Using the information =
A) Answer these questions about the C++ Word class thread:
(i) Which C library function does the original poster plan to use to allocate a Word dynamically?
(ii) In which C standard does the first reply say flexible array members were standardized?
(iii) What does the second reply say is the real problem, rather than the pointers?
B) Write the next part of the C++ Word class thread, starting after its final sentence.

═══ Text section ═══

Reputation: 584
I'd like to create a class Word
, which houses a word. I'll have an instance of the class for pretty much every word in the dictionary (so lots) -- and no, I cannot use a tree structure to store this for my particular application. Of course, the size of the strings may vary, and I don't want to kill memory. I'd like to do this in a class, as so:
class Word {
public:
...
private:
int len;
LetterData letters[];
};
And then dynamically allocate Word using:
Word *pNewWord = malloc(sizeof(Word)+sizeof(LetterData)*len);
I realize this isn't very C++'ish. So my questions are: first, is there a better way of doing this, and if not, is this going to cause problems? Word will not inherit any other class types (I'm fairly certain that inheritance would kill this...).
Note: memory usage and speed are very important -- I'd like to avoid an extra pointer per word, and I'd like to avoid an extra pointer deference per access...
Upvotes: 5
Views: 1626
Reputation: 2786
Using open sized array as the last member of struct is quite common practice in C. And it was standardized in C99 (2.6.7."flexible array member").
C++ standard says nothing about "flexible array members". So it is not guarantee that it works in C++. But the most of the popular compilers support this feature even for C++:
So actually it is possible to use it, but this is very dangerous practice. You should try to avoid it, and you need to be very careful if you decide to use it.
There are several potential issues if you are using this technique:
So if it is possible it is better to use something else. The solution with for example vector of LetterData as a member of class.
Upvotes: 5
Reputation: 428
The pointers aren't your problem, it's the lack of cache hits from having one object allocated over here and another one allocated elsewhere on the heap for the actual string. If you could allocate it all consecutively you would be in optimal cache hit territory.
I know you said no trees but if you wrote a custom allocator and plugged it into std::map or std::set you could achieve this functionality.
You should check out the cppcon talk on arena allocators.
"CppCon 2017: John Lakos “Local ('Arena') Memory Allocators”
A "simpler" way to achieve this is to maintain two vectors, for Word and a "insert chunk aligned vector for allocating range for LetterData" respectively. Word would get one more field which would be a offset into std::vector (or whatever segment size you choose). You would just placement new into that range and you could also just ignore the destructor, which will speed things up.
I bet once you fatten up your context object it will take just as much space as a map/set node.

═══ Data listing ═══

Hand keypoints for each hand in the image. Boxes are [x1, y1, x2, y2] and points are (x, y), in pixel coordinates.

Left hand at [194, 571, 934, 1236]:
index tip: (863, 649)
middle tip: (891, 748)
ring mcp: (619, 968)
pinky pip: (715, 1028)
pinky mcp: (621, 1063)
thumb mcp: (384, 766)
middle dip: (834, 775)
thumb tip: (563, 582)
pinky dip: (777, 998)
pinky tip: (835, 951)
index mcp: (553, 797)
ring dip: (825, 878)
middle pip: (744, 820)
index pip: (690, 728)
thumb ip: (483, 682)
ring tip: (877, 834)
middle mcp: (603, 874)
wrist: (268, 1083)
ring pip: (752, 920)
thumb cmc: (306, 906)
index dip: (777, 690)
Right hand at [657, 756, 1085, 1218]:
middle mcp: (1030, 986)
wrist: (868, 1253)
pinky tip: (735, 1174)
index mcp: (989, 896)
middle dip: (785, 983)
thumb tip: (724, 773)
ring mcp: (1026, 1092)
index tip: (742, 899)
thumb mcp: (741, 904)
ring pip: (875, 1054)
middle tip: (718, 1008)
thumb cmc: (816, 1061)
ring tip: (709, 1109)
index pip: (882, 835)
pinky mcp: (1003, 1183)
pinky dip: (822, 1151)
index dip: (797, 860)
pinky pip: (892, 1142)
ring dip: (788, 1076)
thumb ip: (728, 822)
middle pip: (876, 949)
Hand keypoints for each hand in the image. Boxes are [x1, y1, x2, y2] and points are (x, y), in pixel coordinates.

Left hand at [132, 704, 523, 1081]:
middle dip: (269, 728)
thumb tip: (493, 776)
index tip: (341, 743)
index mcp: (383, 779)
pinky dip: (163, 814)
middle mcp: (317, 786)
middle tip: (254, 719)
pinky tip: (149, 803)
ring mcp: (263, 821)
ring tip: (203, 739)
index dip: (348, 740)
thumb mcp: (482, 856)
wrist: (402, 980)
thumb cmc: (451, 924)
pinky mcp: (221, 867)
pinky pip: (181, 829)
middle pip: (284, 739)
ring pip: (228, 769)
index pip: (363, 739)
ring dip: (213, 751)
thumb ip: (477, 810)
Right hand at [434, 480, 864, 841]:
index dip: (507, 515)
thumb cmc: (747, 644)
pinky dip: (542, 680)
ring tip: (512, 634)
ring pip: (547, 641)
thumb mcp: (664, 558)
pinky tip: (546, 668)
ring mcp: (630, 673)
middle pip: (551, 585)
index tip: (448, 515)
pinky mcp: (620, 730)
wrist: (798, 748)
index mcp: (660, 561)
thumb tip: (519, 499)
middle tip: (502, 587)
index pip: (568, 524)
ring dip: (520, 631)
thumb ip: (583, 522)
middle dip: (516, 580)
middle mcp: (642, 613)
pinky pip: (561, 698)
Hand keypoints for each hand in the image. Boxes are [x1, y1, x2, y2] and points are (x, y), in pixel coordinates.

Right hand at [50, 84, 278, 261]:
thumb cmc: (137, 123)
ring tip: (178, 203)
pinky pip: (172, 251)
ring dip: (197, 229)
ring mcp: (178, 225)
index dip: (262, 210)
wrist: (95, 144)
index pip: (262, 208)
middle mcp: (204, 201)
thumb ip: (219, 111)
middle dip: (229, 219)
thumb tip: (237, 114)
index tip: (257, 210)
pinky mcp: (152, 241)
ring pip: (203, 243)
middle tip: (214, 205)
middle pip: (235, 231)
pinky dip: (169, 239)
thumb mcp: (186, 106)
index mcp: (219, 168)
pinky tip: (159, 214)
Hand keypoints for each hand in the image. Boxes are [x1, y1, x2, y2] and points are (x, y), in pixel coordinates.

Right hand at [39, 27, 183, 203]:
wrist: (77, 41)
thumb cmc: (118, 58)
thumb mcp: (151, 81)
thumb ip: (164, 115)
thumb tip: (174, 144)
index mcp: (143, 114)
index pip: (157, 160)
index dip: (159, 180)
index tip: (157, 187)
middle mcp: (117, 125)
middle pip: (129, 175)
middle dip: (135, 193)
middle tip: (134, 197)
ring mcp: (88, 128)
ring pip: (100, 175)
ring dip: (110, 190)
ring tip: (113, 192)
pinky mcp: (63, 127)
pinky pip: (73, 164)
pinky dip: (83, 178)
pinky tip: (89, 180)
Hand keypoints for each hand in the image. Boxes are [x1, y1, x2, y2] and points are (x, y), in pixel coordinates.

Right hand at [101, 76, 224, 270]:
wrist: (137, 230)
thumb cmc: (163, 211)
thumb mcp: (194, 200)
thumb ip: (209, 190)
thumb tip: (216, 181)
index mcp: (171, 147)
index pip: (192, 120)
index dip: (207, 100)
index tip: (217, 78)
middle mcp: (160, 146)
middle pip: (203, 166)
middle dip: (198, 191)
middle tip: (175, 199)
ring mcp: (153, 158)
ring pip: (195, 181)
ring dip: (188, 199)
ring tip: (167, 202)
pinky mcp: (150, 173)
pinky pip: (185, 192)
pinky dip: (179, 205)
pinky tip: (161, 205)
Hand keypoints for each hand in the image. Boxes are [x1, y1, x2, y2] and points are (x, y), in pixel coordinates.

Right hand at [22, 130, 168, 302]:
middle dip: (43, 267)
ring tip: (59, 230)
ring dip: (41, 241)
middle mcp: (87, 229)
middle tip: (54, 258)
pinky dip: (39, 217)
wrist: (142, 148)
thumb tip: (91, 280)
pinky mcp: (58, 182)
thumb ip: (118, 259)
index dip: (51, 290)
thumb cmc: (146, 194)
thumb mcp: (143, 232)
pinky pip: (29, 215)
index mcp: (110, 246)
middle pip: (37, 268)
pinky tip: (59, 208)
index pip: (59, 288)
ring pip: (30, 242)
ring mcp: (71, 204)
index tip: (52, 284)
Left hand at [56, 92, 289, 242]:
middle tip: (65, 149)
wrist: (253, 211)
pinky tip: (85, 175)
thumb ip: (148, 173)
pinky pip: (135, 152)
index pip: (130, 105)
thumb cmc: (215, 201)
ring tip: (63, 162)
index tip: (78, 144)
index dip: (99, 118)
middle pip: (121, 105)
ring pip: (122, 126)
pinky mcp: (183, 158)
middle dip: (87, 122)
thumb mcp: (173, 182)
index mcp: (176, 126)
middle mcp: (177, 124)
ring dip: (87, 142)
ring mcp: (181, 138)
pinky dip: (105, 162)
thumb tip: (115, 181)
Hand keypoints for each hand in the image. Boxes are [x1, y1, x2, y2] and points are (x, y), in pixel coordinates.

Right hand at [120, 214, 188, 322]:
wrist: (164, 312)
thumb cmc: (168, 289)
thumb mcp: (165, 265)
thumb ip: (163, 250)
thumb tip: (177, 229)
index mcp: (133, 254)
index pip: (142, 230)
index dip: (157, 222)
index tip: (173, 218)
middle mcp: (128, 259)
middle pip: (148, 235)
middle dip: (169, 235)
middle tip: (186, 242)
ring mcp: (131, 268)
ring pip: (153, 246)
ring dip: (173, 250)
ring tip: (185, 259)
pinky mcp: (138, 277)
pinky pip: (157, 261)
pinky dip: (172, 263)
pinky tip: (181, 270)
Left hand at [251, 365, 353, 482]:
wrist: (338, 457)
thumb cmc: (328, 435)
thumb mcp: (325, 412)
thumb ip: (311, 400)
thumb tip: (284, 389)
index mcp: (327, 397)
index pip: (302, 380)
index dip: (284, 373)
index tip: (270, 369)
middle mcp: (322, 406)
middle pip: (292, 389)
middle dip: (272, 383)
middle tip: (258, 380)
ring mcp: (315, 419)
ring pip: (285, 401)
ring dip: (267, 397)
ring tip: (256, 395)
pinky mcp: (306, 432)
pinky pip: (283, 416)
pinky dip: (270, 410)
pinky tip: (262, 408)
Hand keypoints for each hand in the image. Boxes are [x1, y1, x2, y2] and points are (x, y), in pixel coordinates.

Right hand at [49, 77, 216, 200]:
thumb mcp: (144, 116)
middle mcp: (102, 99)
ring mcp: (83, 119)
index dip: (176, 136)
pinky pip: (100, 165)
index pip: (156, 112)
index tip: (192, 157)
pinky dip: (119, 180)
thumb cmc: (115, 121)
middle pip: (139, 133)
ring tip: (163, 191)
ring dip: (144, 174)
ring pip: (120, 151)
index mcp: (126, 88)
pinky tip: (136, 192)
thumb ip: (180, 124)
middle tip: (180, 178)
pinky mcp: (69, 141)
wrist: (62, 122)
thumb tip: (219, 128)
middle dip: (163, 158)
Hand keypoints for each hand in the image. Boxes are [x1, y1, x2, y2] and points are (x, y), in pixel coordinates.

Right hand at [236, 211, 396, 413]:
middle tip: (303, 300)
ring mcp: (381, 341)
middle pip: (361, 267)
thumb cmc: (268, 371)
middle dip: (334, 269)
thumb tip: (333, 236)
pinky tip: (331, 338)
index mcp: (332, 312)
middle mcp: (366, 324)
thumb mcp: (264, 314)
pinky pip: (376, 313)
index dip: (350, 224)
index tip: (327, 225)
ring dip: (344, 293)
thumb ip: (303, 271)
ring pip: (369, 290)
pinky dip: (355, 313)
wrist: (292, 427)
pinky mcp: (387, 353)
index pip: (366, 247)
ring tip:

═══

Answers by task =
A)
(i) malloc
(ii) C99
(iii) Poor cache hit rates caused by allocating one object in one place and the string in another place on the heap.

B)
Since you'll be stuffing tons of data into this it makes sense to preallocate the memory upfront. Perhaps you can achieve high performance by allocating sets of consecutive ranges in slabs as a opposed to one large consecutive range that will need to be "resized" eventually, which requires creating a new range and copying everything to it.
With all things, measure, measure, and measure before you go off and write a custom stack. Generate a range of random word lengths, search a subset, time it etc.
Upvotes: 2
Reputation: 1933
At a compile time, the compiler must be aware of the class size, so no matter what the class contains, the compiler needs to know the size of each member of that class.
Note, however, that the member letters
is a pointer, which has a known size, so even if it points to a memory which can change it's size, it only needs to allocate space to hold that pointer.
If you want to use malloc
to allocate the memory, which I don't recommend in C++, it's enough to give it the size of the class:
Word *pNewWord = reinterpret_cast<Word*>(malloc(sizeof(Word)));
However, if you sticked with C++ and used the new
operator, the line reduces to:
Word *pNewWord = new Word;
Which not only allocates the memory needed, but also calls the class constructor, which is default in your case.
Upvotes: 0
Reputation: 234635
My starting point would be to build what would be, for now, little more than a proxy class for std::string
:
class Word
{
public:
std::size_t getSize() const; // in place of your 'len' member.
private:
std::string m_data;
};
I would then build the rest of my program and only then if there is a performance issue with my Word
class cf. other areas of the program would I attempt to refactor it, replacing m_data
with something else.
My money is on that being unnecessary and your suspicions around the C++ standard library objects not having adequate performance unfounded.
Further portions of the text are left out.